BERLIN, (AP) - German leaders squabbled Friday about who made mistakes during and after the rush to reunification, turning parliament into a stage for partisan finger-pointing just days before the nation marks 10 years of unity.


Opposition conservatives renewed attacks on Chancellor Gerhard Schroeder and other Social Democrats, then in the opposition, for arguing against quick unification after the Berlin Wall fell in 1989 in the wake of pro-democracy protests in East Germany.


Grinning in the back benches was Helmut Kohl, the chancellor who united Germany in 1990 but has seen his reputation tarnished by a party financing scandal. Kohl, who recently reappeared in parliament after months of self-imposed isolation, did not speak Friday.

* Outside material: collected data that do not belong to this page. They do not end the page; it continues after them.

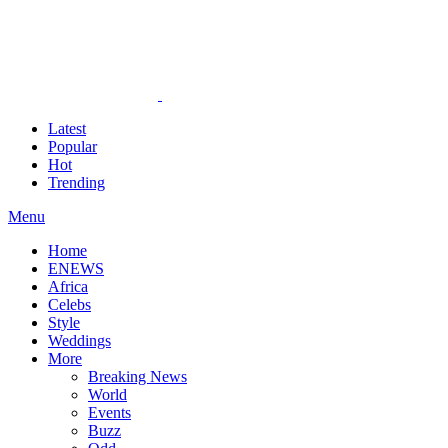
Latest
Popular
Hot
Trending
Menu
Home
ENEWS
Africa
Celebs
Style
Weddings
More
Breaking News
World
Events
Buzz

But Angela Merkel, head of the Christian Democratic party that Kohl led for 25 years, paid tribute to her former boss in a combative speech repeatedly interrupted by catcalls from the government side.

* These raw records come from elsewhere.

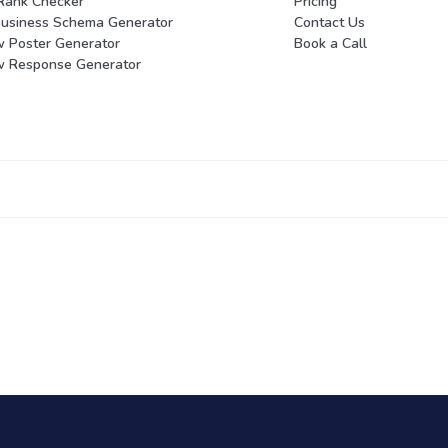
Rank Checker
Pricing
Business Schema Generator
Contact Us
w Poster Generator
Book a Call
w Response Generator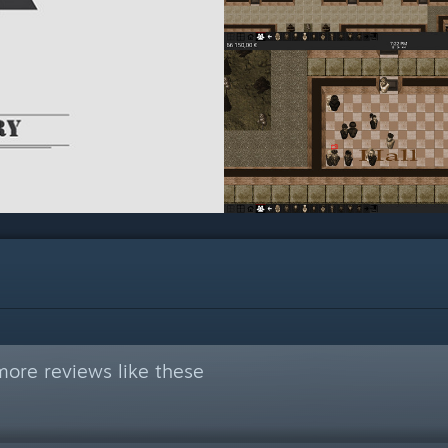
ore reviews like these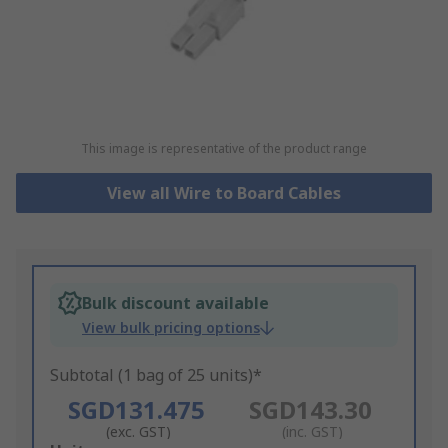
This image is representative of the product range
View all Wire to Board Cables
Bulk discount available
View bulk pricing options
Subtotal (1 bag of 25 units)*
SGD131.475
SGD143.30
(exc. GST)
(inc. GST)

"You had a clear compass," she declared. "You did not hesitate."


Addressing Schroeder from the podium in the Reichstag building, she challenged him to admit that he had been too worried about the economic burden of merging the communist east with West Germany to welcome unification.


"I expect you to say: Yes, I misjudged the situation in 1990," Merkel shouted. Schroeder did not reply.


In his own speech opening the session, Schroeder deplored the political backbiting that has accompanied the weeks leading up to Tuesday's national Unity Day celebration.


But he also attacked Kohl's government for leaving him to tackle a backlog of unfinished economic reforms for united Germany when he took power in 1998. He promised continued aid to economically struggling eastern Germany and underlined his goal of helping East European nations join the European Union.


Reinhard Hoeppner, the Social Democratic governor of Saxony-Anhalt state, rushed to his party's defense, recalling during the debate that Kohl also had moments of hesitation about the east-west merger as East Germany crumbled.


"There was no single architect of unification," he said.